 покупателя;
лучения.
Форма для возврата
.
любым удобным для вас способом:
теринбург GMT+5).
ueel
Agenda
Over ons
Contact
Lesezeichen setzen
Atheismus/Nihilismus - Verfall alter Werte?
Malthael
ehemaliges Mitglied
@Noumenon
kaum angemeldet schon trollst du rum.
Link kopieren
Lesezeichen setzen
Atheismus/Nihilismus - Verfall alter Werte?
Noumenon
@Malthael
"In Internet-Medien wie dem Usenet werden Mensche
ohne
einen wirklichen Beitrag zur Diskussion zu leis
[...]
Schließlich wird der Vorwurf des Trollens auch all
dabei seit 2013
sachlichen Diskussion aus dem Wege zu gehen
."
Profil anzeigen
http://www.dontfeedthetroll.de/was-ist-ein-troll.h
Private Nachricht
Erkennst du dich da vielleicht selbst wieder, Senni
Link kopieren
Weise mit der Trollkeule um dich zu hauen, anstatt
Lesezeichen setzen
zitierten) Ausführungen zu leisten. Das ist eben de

+--

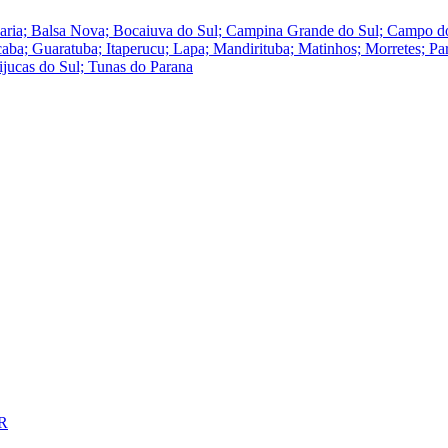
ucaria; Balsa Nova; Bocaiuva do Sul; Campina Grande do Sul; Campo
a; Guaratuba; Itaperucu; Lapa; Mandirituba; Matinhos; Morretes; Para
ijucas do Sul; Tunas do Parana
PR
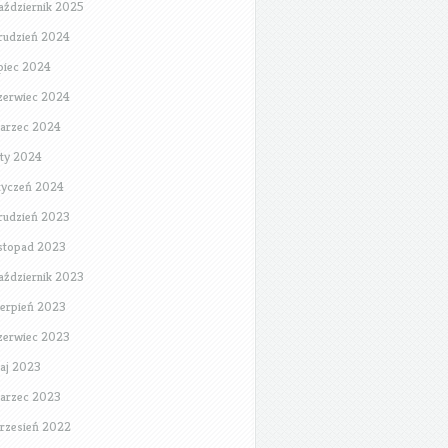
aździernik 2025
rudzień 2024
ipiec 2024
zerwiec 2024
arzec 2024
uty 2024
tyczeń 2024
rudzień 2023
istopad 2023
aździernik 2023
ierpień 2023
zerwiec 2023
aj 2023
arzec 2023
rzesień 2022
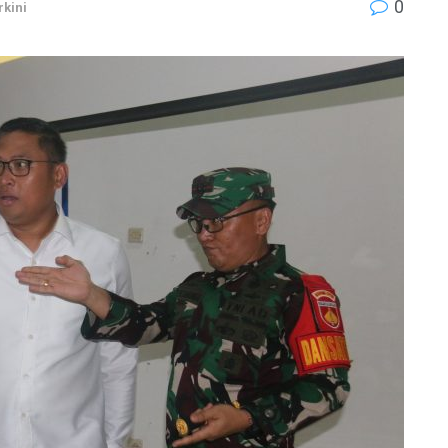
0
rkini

+--

▶ _Exercise prompt_
Go to the line in the material above that contains "dabei seit 2013" and copy exactly from there through the line that contains "zitierten) Ausführungen zu", stopping after it.

▶ _Response to the exercise_
dabei seit 2013
sachlichen Diskussion aus dem Wege zu gehen
."
Profil anzeigen
http://www.dontfeedthetroll.de/was-ist-ein-troll.h
Private Nachricht
Erkennst du dich da vielleicht selbst wieder, Senni
Link kopieren
Weise mit der Trollkeule um dich zu hauen, anstatt
Lesezeichen setzen
zitierten) Ausführungen zu leisten. Das ist eben de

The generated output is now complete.